Write out everything from the line containing "locality: Kalamirzangi." down to the line containing "country: Palau", putting "collected by" in place of "collectors" and keeping everything else the same.

********

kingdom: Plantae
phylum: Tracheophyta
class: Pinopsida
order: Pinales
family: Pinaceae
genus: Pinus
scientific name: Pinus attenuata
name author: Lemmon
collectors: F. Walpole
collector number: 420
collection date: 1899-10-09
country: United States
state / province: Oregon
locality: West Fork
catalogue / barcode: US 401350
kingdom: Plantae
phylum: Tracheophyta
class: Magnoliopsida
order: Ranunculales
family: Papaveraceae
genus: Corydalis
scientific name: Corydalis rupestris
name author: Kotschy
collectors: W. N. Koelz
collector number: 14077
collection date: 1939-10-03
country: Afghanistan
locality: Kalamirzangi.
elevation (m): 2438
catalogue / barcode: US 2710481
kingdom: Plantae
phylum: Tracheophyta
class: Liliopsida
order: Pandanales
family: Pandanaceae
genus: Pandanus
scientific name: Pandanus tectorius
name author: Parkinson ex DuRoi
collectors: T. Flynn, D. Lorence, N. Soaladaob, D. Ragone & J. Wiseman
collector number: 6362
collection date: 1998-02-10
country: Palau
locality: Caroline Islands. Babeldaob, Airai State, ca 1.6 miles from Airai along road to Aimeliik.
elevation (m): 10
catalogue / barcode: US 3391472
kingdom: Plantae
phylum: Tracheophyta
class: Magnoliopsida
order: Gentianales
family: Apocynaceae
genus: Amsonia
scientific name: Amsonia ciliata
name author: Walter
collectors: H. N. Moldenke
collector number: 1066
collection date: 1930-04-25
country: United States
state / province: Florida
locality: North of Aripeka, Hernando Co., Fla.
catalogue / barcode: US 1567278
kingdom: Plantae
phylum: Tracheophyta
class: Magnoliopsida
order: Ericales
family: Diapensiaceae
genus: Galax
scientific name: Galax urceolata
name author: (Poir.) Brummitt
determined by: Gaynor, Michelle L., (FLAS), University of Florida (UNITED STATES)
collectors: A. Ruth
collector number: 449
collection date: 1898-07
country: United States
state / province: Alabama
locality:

********

### REPLY TO THE EXERCISE
locality: Kalamirzangi.
elevation (m): 2438
catalogue / barcode: US 2710481
kingdom: Plantae
phylum: Tracheophyta
class: Liliopsida
order: Pandanales
family: Pandanaceae
genus: Pandanus
scientific name: Pandanus tectorius
name author: Parkinson ex DuRoi
collected by: T. Flynn, D. Lorence, N. Soaladaob, D. Ragone & J. Wiseman
collector number: 6362
collection date: 1998-02-10
country: Palau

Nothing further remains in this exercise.